Boardroom Despatches: Broadband ABCs

A heartening experience in the Scottish highlands...

A heartening experience in the Scottish highlands...

In the first of two columns this week that draw on this month's ABC broadband conference for inspiration, Rene Carayol explains how he rediscovered his faith, in no small part due to a technology leader we know well…

At the beginning of the month I journeyed up to Aviemore in Scotland, a place known as a ski resort but on that occasion the location for a big conference about broadband, organised by ABC, the Access to Broadband Campaign. By its end I was blown away, my hopes alive.

What I saw from many of the participants was real courage. They want true broadband in their private and working lives and in many cases are making it happen across whole communities. And that's a challenge in many far-flung places across the UK.

BT and others shirk the investment necessary for universal broadband. They use all sorts of equations and sums which all seem to come up with reasons why it shouldn't be rolled out in certain places.

But they're missing a trick. What's needed is a little risk-taking, a little bit of entrepreneurialism. It is no good to only look at its cost. Consider its revenue potential.

When broadband is available in an area, all sorts of things happen. I am not going to try to cover them all. That's not the focus here. But after a time of BT asking prospective local users to sign petitions, indicating the likely size of a market, let me point out how people actually gravitate to places that have it. Telecommuters spring up - often people who wouldn't have been there to sign on any dotted line in advance.

Back to the conference, I took some time to look at those exhibiting. There were plenty of local entrepreneurs on show and I became excited about how they are exploiting broadband.

These people were generally tech-literate but not geeks. I divided them into two main groups. Some fell into both categories.

There were those asking: How can I make money out of broadband?

And there were those asking: How can all this help my local community?

Many there were showing what can be done but I was a little dismayed at the pattern of most debates. About a third of the time was spent on looking under bonnets, seeing how stuff worked. Yawn. Around a half was spent on what it could do. That was better. We heard about flexible working, always-on access, access from anywhere on the globe, relationships broadband enables.

But the techie side of this was a little self-indulgent. And there was always an air of 'it could be better'.

The final third or so was on the social dimension. It covered social inclusion, education, bridging the digital divide - moving and instructive sessions.

So it was a mixed bag. But let me highlight two points, one a negative, one a huge positive.

The scariest element of the day was that most attendees had the look, feel and dress of techies. How many polyesters were killed to make those suits?

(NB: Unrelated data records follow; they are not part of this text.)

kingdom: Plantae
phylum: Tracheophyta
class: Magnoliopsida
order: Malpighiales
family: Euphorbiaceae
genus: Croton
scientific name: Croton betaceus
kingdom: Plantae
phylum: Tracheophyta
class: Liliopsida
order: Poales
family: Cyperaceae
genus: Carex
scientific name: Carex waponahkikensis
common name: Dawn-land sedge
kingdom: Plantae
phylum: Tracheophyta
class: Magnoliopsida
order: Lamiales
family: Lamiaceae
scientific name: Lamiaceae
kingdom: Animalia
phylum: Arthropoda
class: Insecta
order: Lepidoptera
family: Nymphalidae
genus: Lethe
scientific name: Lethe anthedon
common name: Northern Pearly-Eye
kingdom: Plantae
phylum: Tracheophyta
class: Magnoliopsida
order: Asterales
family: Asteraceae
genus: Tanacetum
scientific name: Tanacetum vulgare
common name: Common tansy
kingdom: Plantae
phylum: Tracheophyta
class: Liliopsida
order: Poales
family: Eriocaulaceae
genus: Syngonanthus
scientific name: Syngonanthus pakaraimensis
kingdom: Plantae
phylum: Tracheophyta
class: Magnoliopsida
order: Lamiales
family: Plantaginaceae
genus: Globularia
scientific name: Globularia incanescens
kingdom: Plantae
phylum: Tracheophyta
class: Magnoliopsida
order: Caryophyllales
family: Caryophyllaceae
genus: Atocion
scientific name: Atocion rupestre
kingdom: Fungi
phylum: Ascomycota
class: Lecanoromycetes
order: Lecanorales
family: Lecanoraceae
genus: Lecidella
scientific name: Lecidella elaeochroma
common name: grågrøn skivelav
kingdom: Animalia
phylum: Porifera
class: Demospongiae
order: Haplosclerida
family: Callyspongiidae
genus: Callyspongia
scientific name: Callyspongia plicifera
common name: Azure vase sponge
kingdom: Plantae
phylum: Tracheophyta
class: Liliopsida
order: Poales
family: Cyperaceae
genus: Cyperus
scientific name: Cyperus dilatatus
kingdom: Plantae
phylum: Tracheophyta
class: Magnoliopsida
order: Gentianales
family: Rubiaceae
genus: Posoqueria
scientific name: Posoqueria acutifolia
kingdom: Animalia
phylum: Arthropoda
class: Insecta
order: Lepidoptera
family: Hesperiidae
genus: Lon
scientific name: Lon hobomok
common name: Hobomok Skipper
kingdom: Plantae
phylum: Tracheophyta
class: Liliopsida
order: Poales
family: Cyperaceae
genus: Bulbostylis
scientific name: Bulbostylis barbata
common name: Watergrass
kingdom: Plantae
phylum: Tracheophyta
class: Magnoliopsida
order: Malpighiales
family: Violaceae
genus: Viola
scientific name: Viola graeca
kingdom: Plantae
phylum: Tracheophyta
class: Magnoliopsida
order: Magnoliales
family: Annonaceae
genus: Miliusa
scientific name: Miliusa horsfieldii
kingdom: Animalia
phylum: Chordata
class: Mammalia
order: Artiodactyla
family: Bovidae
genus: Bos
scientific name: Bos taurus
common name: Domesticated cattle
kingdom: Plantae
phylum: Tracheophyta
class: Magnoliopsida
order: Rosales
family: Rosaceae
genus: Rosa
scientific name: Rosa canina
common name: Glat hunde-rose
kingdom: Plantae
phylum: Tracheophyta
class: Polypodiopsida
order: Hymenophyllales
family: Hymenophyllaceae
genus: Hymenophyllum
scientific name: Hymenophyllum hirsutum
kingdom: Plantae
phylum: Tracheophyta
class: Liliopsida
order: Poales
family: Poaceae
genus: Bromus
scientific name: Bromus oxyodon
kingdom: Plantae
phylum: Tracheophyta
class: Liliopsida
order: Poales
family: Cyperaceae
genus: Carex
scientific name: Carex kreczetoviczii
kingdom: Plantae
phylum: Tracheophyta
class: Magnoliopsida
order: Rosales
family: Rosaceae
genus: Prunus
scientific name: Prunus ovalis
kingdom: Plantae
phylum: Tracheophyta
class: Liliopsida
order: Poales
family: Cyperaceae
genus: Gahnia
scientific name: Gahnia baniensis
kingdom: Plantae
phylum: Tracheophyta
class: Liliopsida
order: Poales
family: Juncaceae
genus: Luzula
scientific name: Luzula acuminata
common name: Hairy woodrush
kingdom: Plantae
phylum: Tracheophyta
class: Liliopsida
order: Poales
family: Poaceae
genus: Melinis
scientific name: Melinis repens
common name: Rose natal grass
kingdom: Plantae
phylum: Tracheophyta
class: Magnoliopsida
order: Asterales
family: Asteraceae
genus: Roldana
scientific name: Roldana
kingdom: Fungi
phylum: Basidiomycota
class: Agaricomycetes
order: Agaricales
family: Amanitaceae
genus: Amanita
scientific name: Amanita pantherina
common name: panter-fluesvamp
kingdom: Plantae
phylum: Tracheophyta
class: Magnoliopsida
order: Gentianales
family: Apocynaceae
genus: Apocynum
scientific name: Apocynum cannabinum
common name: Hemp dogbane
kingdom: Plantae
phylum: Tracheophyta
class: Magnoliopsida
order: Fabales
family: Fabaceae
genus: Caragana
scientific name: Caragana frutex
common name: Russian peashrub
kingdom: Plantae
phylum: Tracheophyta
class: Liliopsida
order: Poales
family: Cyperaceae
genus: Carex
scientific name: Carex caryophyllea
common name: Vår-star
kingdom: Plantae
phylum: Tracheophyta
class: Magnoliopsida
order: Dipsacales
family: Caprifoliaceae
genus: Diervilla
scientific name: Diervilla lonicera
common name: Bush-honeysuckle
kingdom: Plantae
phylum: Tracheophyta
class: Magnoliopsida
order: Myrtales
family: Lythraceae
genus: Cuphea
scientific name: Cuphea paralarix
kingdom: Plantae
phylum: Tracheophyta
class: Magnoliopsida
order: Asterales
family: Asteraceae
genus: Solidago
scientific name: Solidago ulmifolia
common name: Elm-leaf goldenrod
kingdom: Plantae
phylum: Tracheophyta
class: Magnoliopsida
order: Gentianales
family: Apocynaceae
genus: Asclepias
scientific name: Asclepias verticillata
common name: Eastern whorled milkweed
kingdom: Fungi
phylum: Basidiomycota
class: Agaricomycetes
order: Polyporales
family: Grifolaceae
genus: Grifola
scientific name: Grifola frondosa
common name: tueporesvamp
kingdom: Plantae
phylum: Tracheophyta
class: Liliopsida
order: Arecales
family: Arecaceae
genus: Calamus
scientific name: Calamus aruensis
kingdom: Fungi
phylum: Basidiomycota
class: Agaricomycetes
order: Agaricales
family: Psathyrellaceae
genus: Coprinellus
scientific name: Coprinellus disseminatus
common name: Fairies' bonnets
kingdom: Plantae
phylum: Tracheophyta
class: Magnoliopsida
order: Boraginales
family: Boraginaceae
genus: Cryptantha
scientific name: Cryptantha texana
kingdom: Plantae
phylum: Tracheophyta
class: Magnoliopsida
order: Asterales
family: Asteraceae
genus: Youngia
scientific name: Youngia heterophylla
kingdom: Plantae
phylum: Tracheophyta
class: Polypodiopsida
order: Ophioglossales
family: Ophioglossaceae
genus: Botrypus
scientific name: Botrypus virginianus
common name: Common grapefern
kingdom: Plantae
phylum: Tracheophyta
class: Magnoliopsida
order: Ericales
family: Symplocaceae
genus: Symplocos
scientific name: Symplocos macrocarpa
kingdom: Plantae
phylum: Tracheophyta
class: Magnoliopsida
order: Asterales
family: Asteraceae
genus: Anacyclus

The plus side I hadn't expected came in the shape of two fellow speakers. I believe we need champions and leaders for technology, generally, in the UK, and for things like broadband specifically.

Step forward the founder of COLT and Professor Peter Cochrane, a fellow columnist on these pages.

I was very, very impressed by what they had to say. I was wowed by both men - clearly technology leaders, with compelling visions. This is what we need, I thought.

As the conference closed, there was a real buzz. The interaction between all present had been good and I had rediscovered my faith in technology. In short, when our community gets it together, boy it gets it together.

I believe we can make broadband work in the UK, for providers, users, communities and others. It won't be easy but I feel more confident now. I sense we're moving toward a realisation that we can't afford not to do it.